Dass das Berufungsgericht den hier zu beurteilenden Fall entsprechend der zitierten Rechtsprechung dahin beurteilte, dass sich für die Klägerin der Hinweis auf die Nichtnachvollziehbarkeit des Klagebegehrens – anlässlich des Richterwechsels in der vierten und letzten Tagsatzung – angesichts des bisherigen Prozessverlaufs und des Umstands, dass von der nunmehrigen Erstrichterin die Unschlüssigkeit auch nicht näher konkretisiert worden sei, als völlig überraschend dargestellt habe, ist im konkreten Einzelfall nicht zu beanstanden.

4. Das Berufungsgericht gelangte, wovon auch die Beklagte ausgeht, aus anderen Gründen als das Erstgericht zum Ergebnis, dass das Klagebegehren unschlüssig ist.
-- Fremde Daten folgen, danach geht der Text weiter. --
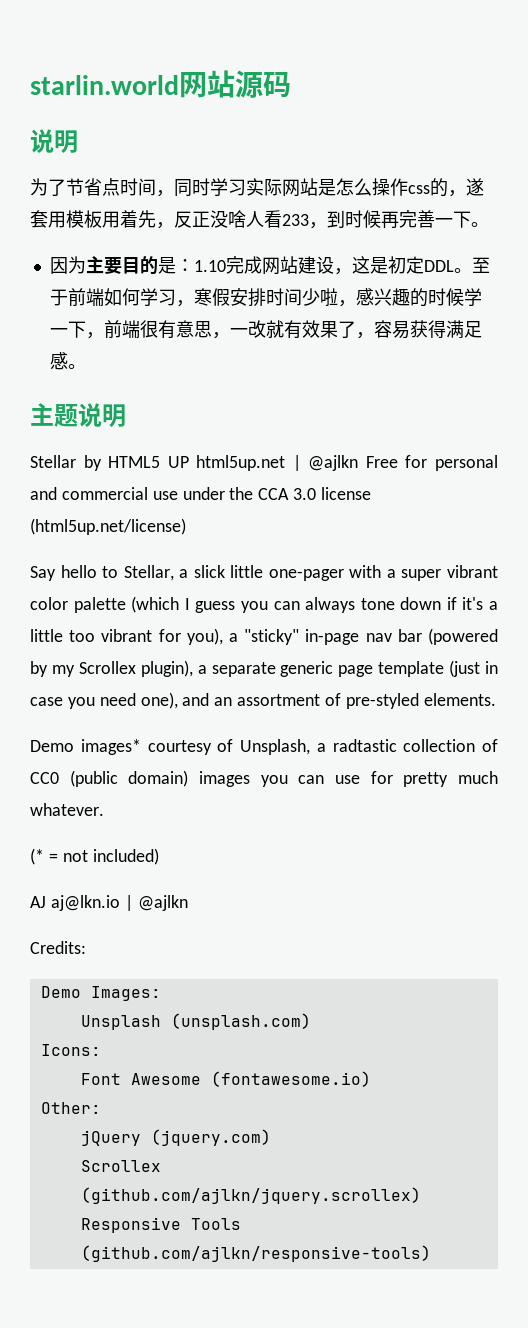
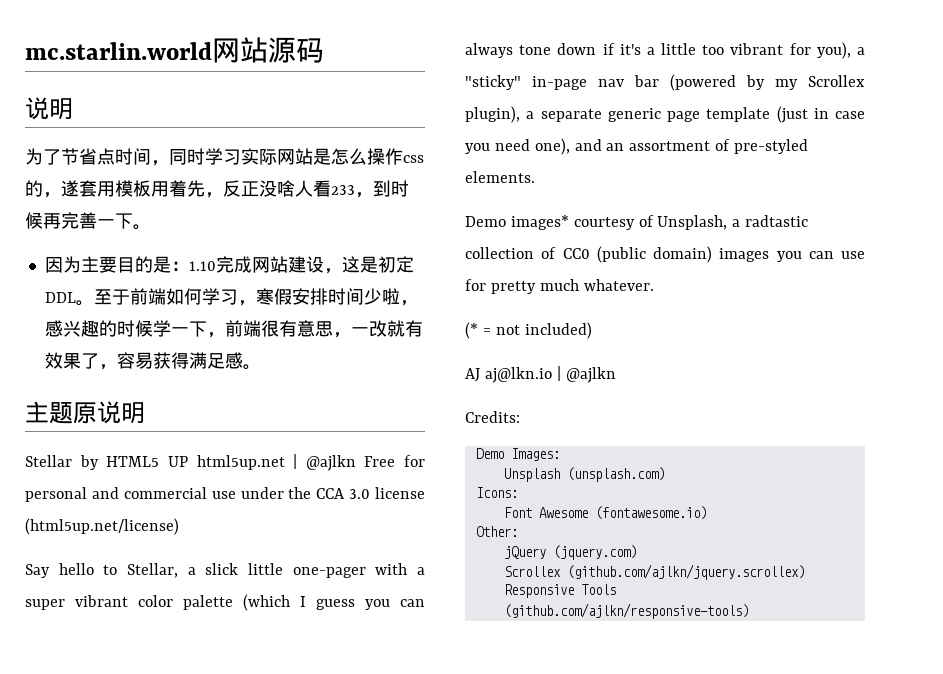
[30,75,179,95] starlin.world -> [25,42,212,60] mc.starlin.world
(78, 415) none -> [73,402,97,424] 原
Nach der Rechtsprechung darf aber ein Gericht die Parteien in seiner Entscheidung nicht mit einer Rechtsauffassung überraschen, die sie nicht beachtet haben und auf die sie das Gericht nicht aufmerksam gemacht hat, was speziell dann gilt, wenn das Berufungsgericht (in erstmaliger Konkretisierung der Unschlüssigkeit) ohne weitere Aufforderung das Klagebegehren unter Hinweis auf die fehlende Substantiierung abweist (vgl RIS‑Justiz RS0037300 [T3, T35, T38]). Die Vorgangsweise des Berufungsgerichts, das erstinstanzliche Urteil zur Präzisierung des Klagebegehrens aufzuheben, entspricht dem Gebot eines fairen Verfahrens.
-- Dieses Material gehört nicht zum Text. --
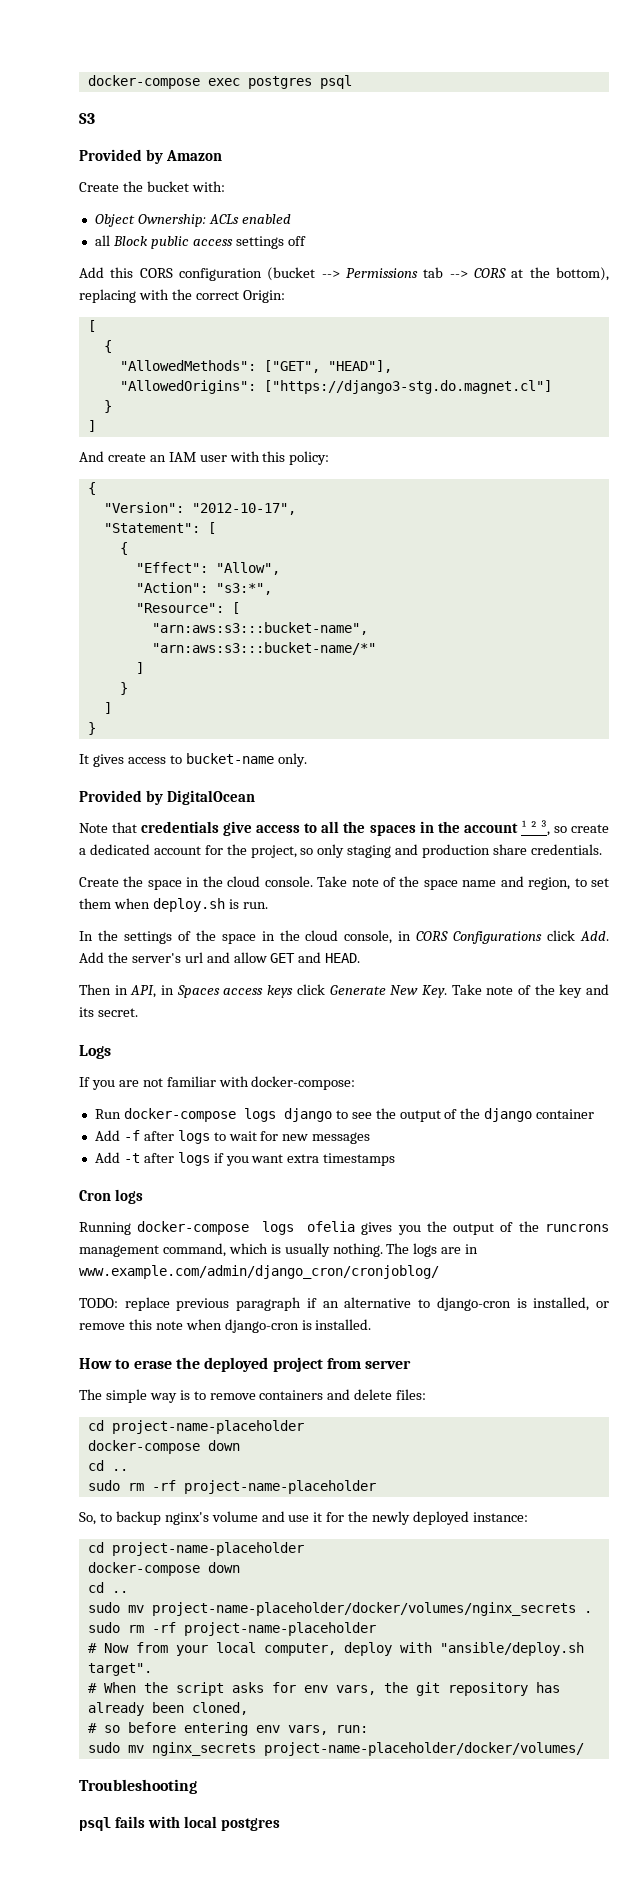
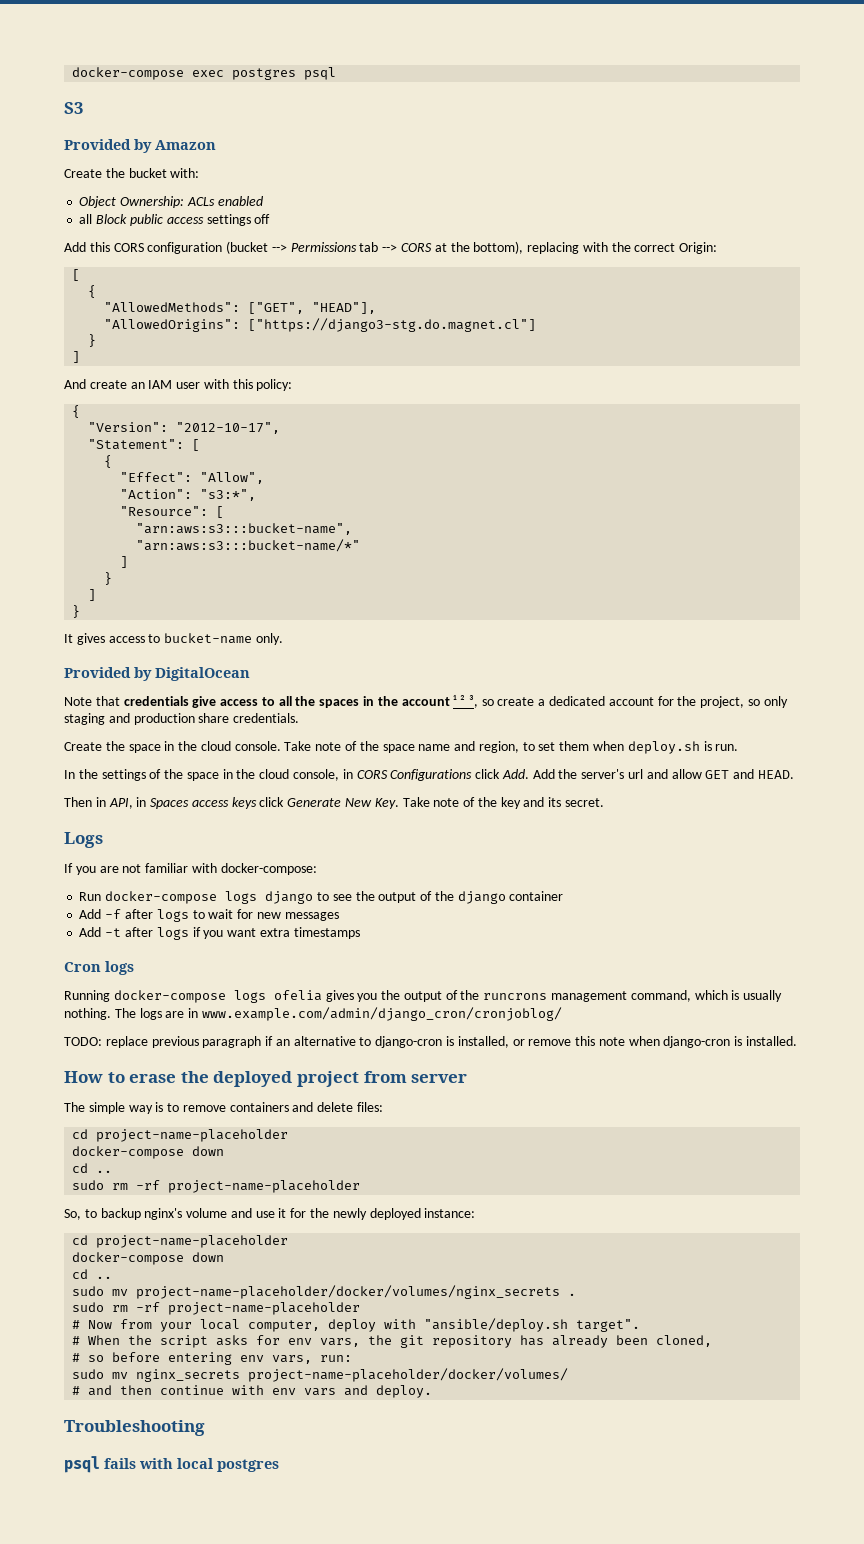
(584, 1749) none -> [72,1385,433,1398] // # and then continue with env vars and deploy.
5. Zwar hat § 182a ZPO nichts daran geändert, dass es keiner richterlichen Anleitung zu einem Vorbringen bedarf, gegen das der Prozessgegner bereits Einwendungen erhoben hat. Angesichts solcher Einwendungen hat die andere Partei ihren Prozessstandpunkt selbst zu überprüfen und die erforderlichen Konsequenzen zu ziehen. Auch die Pflicht nach § 182a ZPO kann nicht bezwecken, das Gericht zur Erörterung eines Vorbringens zu zwingen, dessen Schwächen bereits der Prozessgegner aufzeigte (RIS‑Justiz RS0037300 [T41]; RS0120056 [T4]; RS0122365).

Ein solcher Fall liegt hier aber nicht vor. Die Beklagte bemängelte im erstinstanzlichen Verfahren die Schlüssigkeit der Höhe des Klagebegehrens im Hinblick auf den von der Klägerin dem begehrten Gewinnentgang zugrunde gelegten Zeitraum und die Berechnungsmethode für den entgangenen Gewinn. Die Beurteilung des Berufungsgerichts, dass darin keine Unschlüssigkeit liege, ist nicht zu beanstanden. Wenn die Beklagte von einer anderen Einschätzung ausgeht, ohne konkret die rechtliche Beurteilung des Berufungsgerichts anzugreifen, zeigt sie keine Fehlbeurteilung auf.

6. Der Rekurs ist daher zurückzuweisen, ohne dass es noch einer weiteren Begründung bedürfte (§ 510 Abs 3 ZPO).

7. Die Kostenentscheidung beruht auf § 41 iVm § 50 Abs 1 ZPO. Im Zwischenstreit über die mangels erheblicher Rechtsfrage verneinte Zulässigkeit des Rechtsmittels gegen einen Aufhebungsbeschluss im Sinn des § 519 Abs 1 Z 2 ZPO des Berufungsgerichts findet ein Kostenvorbehalt nach § 52 ZPO nicht statt (RIS‑Justiz RS0123222 [T2, T4, T5]; vgl RS0035976 [T2]). Die Klägerin hat in ihrer Rekursbeantwortung auf die mangelnde Zulässigkeit des Rekurses hingewiesen und daher Anspruch auf Kostenersatz (RIS‑Justiz RS0123222 [T8]).